We have shown that every non-zero eigenvalue of \(\displaystyle \mathbf{A}^{T}\mathbf{A}\) is also an eigenvalue of \(\displaystyle \mathbf{AA}^{T}\). We can now go the other way and show that every non-zero eigenvalue of \(\displaystyle \mathbf{AA}^{T}\) is also an eigenvalue of \(\displaystyle \mathbf{A}^{T}\mathbf{A}\).
Property-8
Let us prove this for (2):
\[ \begin{aligned} \left(\mathbf{AA}^{T}\right)\mathbf{u} & =\lambda \mathbf{u}\\ \mathbf{A}^{T}\left(\mathbf{AA}^{T}\right)\mathbf{u} & =\lambda \mathbf{A}^{T}\mathbf{u}\\ \left(\mathbf{A}^{T}\mathbf{A}\right)\left(\mathbf{A}^{T}\mathbf{u}\right) & =\lambda \left(\mathbf{A}^{T}\mathbf{u}\right) \end{aligned} \]
From property-6 (refer to Section 6) we already know that \(\displaystyle \left( \lambda ,\mathbf{A}^{T}\mathbf{u}\right)\) is an eigenpair of \(\displaystyle \mathbf{A}^{T}\mathbf{A}\). We can normalize \(\displaystyle \mathbf{A}^{T}\mathbf{u}\) by dividing it by \(\displaystyle ||\mathbf{A}^{T}\mathbf{u} ||\), which we shall compute now:
\[ \begin{aligned} ||\mathbf{A}^{T}\mathbf{u} ||^{2} & =\left(\mathbf{A}^{T}\mathbf{u}\right)^{T}\left(\mathbf{A}^{T}\mathbf{u}\right)\\ & =\mathbf{u}^{T}\mathbf{AA}^{T}\mathbf{u}\\ & =\mathbf{u}^{T}\left[\left(\mathbf{AA}^{T}\right)\mathbf{u}\right]\\ & =\mathbf{u}^{T}( \lambda \mathbf{u})\\ & =\lambda \\ \Longrightarrow ||\mathbf{A}^{T}\mathbf{u} || & =\sqrt{\lambda }\\ & =\sigma \end{aligned} \]
Property-9
Since \(\displaystyle \mathbf{A}^{T}\mathbf{A}\) is symmetric, the spectral theorem guarantees that it is orthogonally diagonalizable. That is, there exists a diagonal matrix \(\displaystyle \mathbf{D}\) and an orthogonal matrix \(\displaystyle \mathbf{Q}\) such that:
\[ \mathbf{A}^{T}\mathbf{A} =\mathbf{QDQ}^{T} \]
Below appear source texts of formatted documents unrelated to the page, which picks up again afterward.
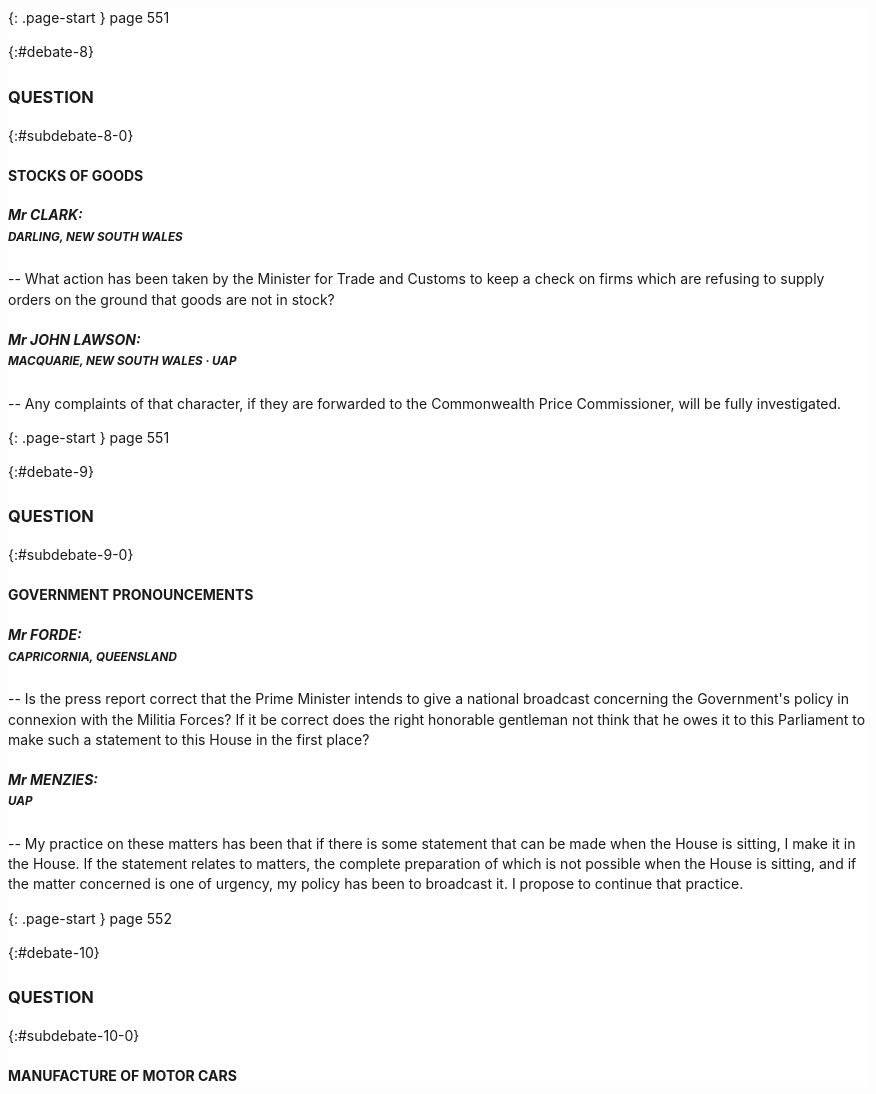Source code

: {: .page-start }
page 551

{:#debate-8}
### QUESTION

{:#subdebate-8-0}
#### STOCKS OF GOODS

##### Mr CLARK:<br><small class="text-muted">DARLING, NEW SOUTH WALES</small>

-- What action has been taken by the Minister for Trade and Customs to keep a check on firms which are refusing to supply orders on the ground that goods are not in stock? 

##### Mr JOHN LAWSON:<br><small class="text-muted">MACQUARIE, NEW SOUTH WALES &middot; UAP</small>

-- Any complaints of that character, if they are forwarded to the Commonwealth Price Commissioner, will be fully investigated. 

{: .page-start }
page 551

{:#debate-9}
### QUESTION

{:#subdebate-9-0}
#### GOVERNMENT PRONOUNCEMENTS

##### Mr FORDE:<br><small class="text-muted">CAPRICORNIA, QUEENSLAND</small>

-- Is the press report correct that the Prime Minister intends to give a national broadcast concerning the Government's policy in connexion with the Militia Forces? If it be correct does the right honorable gentleman not think that he owes it to this Parliament to make such a statement to this House in the first place? 

##### Mr MENZIES:<br><small class="text-muted">UAP</small>

-- My practice on these matters has been that if there is some statement that can be made when the House is sitting, I make it in the House. If the statement relates to matters, the complete preparation of which is not possible when the House is sitting, and if the matter concerned is one of urgency, my policy has been to broadcast it.  I  propose to continue that practice. 

{: .page-start }
page 552

{:#debate-10}
### QUESTION

{:#subdebate-10-0}
#### MANUFACTURE OF MOTOR CARS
Here, the columns of \(\displaystyle \mathbf{Q}\) are the eigenvectors of \(\displaystyle \mathbf{A}^{T}\mathbf{A}\) and the diagonal elements of \(\displaystyle \mathbf{D}\) are the corresponding eigenvalues. In other words, \(\displaystyle \mathbf{A}^{T}\mathbf{A}\) is similar to \(\displaystyle \mathbf{D}\). We know from an earlier result that the rank of \(\displaystyle \mathbf{A}^{T}\mathbf{A}\) is equal to the rank of \(\displaystyle \mathbf{A}\), which we denote as \(\displaystyle r\). Since the rank of similar matrices are equal, we see that the rank of \(\displaystyle \mathbf{D}\) is also \(\displaystyle r\). The rank of a diagonal matrix is equal to the number of non-zero entries. Hence, \(\displaystyle r\) has exactly \(\displaystyle r\) non-zero entries. It follows that \(\displaystyle \mathbf{A}^{T}\mathbf{A}\) has exactly \(\displaystyle r\) non-zero eigenvalues.
Property-10
First, we see that \(\mathbf{A}^T \mathbf{A}\) is symmetric and this allows us to talk about its definiteness.
- All eigenvalues of \(\displaystyle \mathbf{A}^{T}\mathbf{A}\) are non-negative. Hence, it is positive semi-definite.
- The positive definiteness condition is straightforward.
- The eigenvalues of \(\displaystyle \mathbf{A}^{T}\mathbf{A} +\lambda \mathbf{I}\) are positive if \(\displaystyle \lambda >0\), hence \(\displaystyle \mathbf{A}^{T}\mathbf{A} +\lambda \mathbf{I}\) is positive definite. Positive definite matrices are invertible. One way to see this is via the spectral theorem or to notice that the determinant is non-zero for a positive definite matrix.